Extrait du document
◆ ◆ ◆

Skate Info Glace : Vous avez changé votre danse rythmique en début de saison, pouvez-vous nous expliquer pourquoi ? 

Théo : Nous aimions beaucoup notre ancien programme, mais nous nous doutions qu’il ne serait pas bien compris ou considéré comme répondant au thème. Nous avons tenté, ce n’a pas fonctionné, donc nous avons changé et cela va beaucoup mieux maintenant. Nous avons choisi un thème plus dans notre style et plus explosif. Ce changement a rendu le début de saison compliqué et nous avions pris un peu de retard sur le travail sur la danse libre, mais nous l’avons rattrapé.

 

Skate Info Glace : Comment la danse rythmique s’est-elle passée aux championnats de France ?

◆ ◆ ◆

Données ci-dessous

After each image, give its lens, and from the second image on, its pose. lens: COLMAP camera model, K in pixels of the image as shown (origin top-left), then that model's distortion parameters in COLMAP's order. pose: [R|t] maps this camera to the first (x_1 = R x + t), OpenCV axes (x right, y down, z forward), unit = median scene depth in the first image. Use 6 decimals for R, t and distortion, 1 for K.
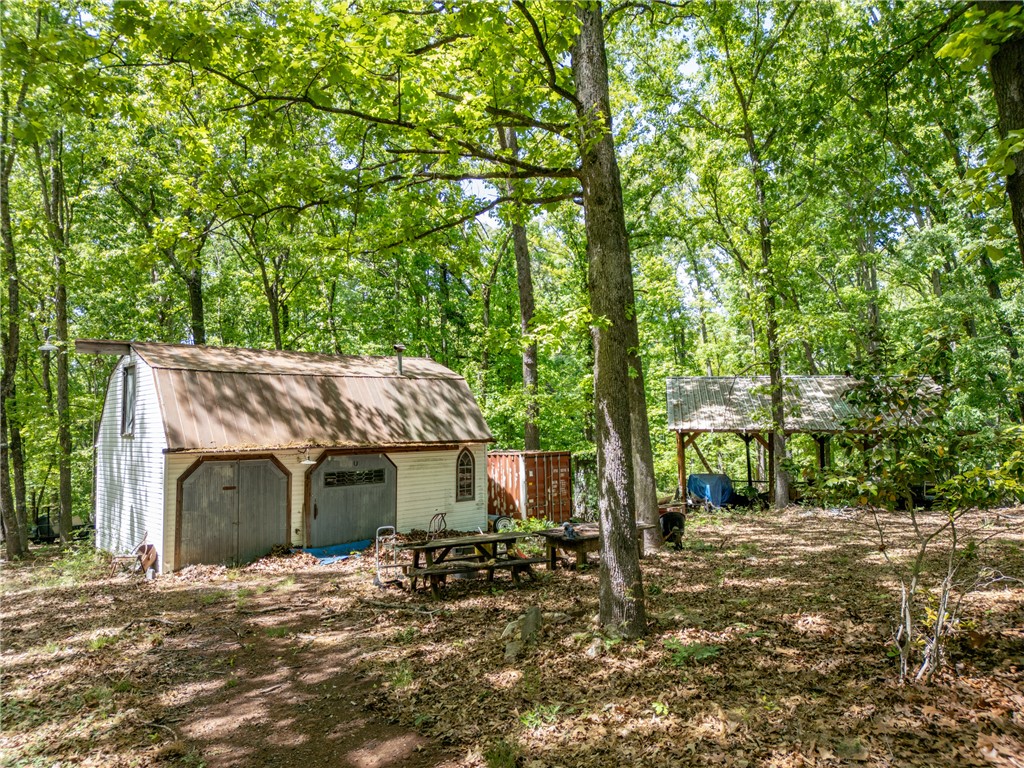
lens RADIAL K [[713.1, 0, 509.3], [0, 713.1, 380.1], [0, 0, 1]] dist [0.060409, -0.051047]
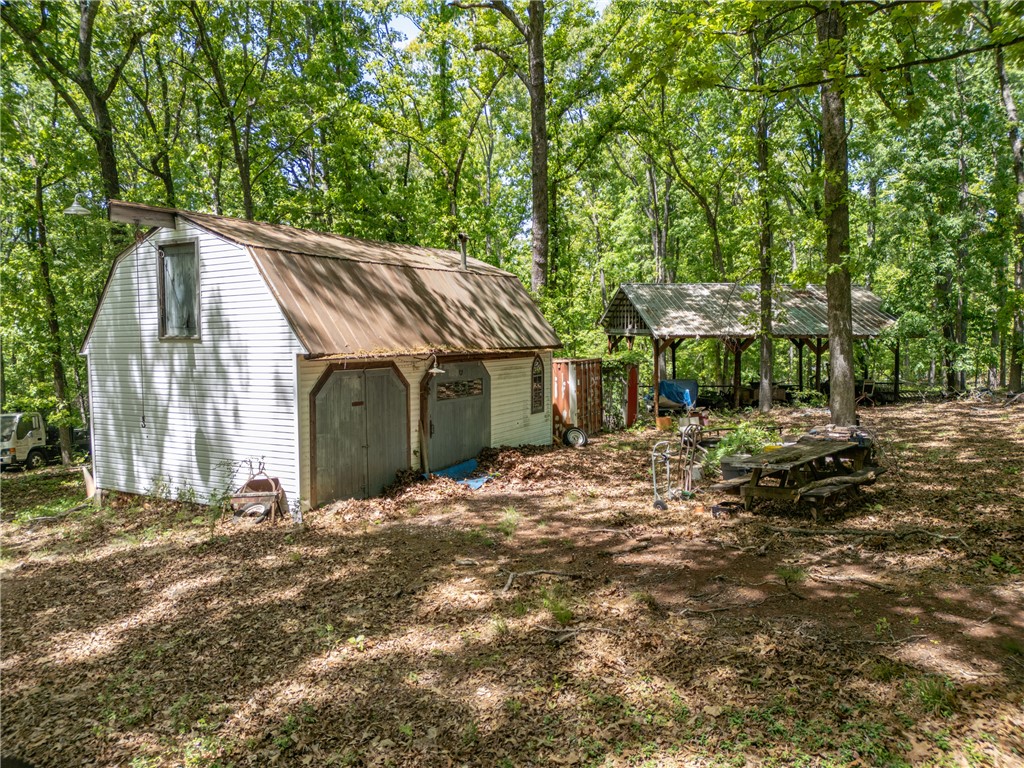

◆ ◆ ◆

Consigne 1
Dans la réponse de Théo de l'entretien sur la danse sur glace, relevez toutes les formes verbales dont le sujet est « nous ».
Consigne 2
Rédigez la suite de l'entretien sur la danse sur glace à partir de la dernière question posée.
Les lignes proviennent d'une source distincte de l'entretien.

Réponse 1
aimions, doutions, avons tenté, avons changé, avons choisi, avions pris, avons rattrapé

Réponse 2
Théo : Je pense que nous l’avons très bien patinée. Les éléments sont bien passés, nous avons réussi à danser jusqu'au bout et à nous faire plaisir.

Loïcia : Nous avons beaucoup travaillé pour essayer de garder le côté artistique jusqu'au bout, parce qu'elle demande beaucoup d'énergie. Comme nous l'avons préparée en milieu de la saison, nous avions un peu de mal parfois à aller jusqu'au bout. Aux championnats de France, nous avons réussi à montrer le travail effectué, malgré le froid et la fatigue.

 

Skate Info Glace : Qu’avez-vous pensé du score ?

Théo : J’étais déçu. Cela ne monte pas haut, quand nous patinons en France.

Loïcia  : Nous n’avons pas les mêmes composantes que lors des compétitions internationales. Cette situation est difficile à comprendre. Les compétitions en France deviennent un stress, et nous stressons plus pour les scores que pour nos performances. Peut-être qu'en France, les juges n'apprécient pas autant notre manière de patiner qu’à l’international, mais nous essayons de garder notre identité en améliorant ce qui peut l’être. 

 

Skate Info Glace : Quelle analyse faites-vous de vos deux Grands Prix, en Chine et au Japon ?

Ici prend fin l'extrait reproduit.